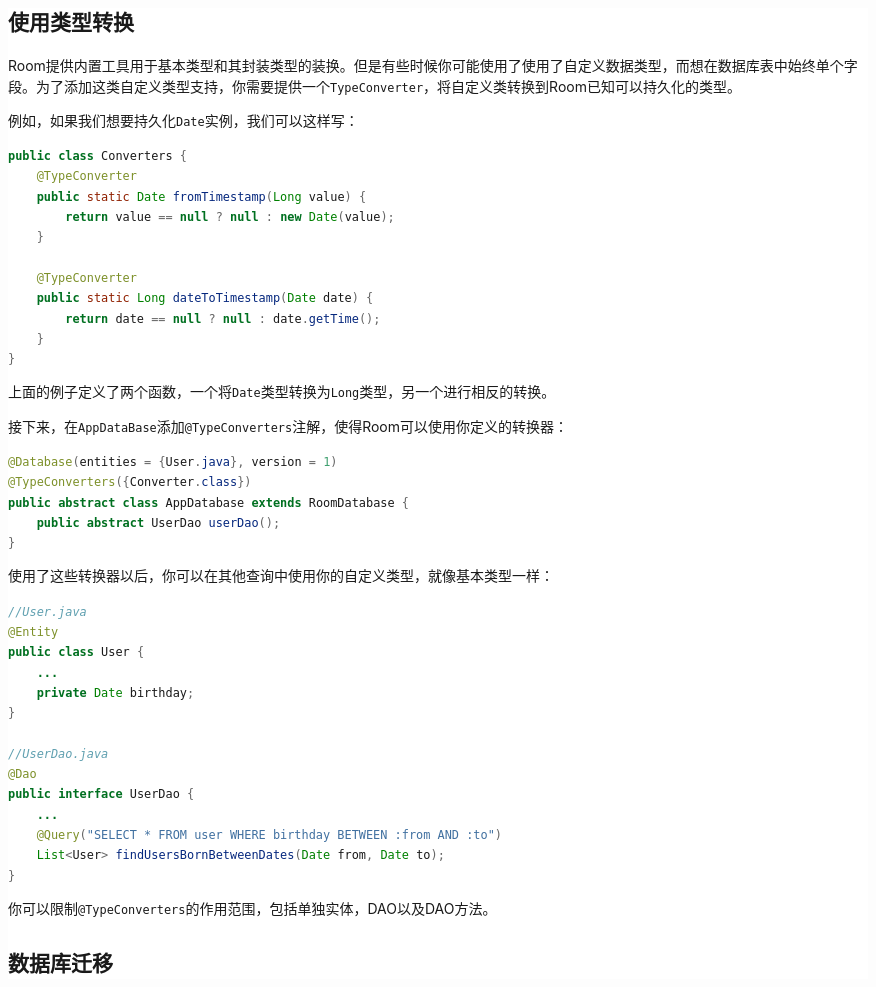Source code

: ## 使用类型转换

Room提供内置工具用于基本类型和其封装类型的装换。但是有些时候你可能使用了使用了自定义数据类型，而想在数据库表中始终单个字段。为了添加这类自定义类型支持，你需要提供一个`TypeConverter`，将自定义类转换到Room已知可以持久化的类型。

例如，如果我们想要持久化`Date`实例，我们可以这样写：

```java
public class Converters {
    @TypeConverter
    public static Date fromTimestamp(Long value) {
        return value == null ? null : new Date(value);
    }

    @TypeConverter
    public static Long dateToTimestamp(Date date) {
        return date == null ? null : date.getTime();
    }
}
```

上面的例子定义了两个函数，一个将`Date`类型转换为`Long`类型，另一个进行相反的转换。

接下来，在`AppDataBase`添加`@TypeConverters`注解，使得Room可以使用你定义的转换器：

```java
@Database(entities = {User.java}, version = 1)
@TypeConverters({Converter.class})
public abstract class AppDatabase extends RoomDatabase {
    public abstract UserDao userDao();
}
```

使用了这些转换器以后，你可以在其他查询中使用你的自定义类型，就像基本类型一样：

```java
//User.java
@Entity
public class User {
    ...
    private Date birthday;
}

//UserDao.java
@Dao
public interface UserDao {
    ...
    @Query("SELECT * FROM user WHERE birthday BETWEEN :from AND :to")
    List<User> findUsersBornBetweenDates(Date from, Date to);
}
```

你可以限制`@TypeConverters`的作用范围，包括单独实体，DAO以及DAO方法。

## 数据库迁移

§ §

Try it
Each line in the listing above that contains "UserDao" should be copied.

Task result
    public abstract UserDao userDao();
//UserDao.java
public interface UserDao {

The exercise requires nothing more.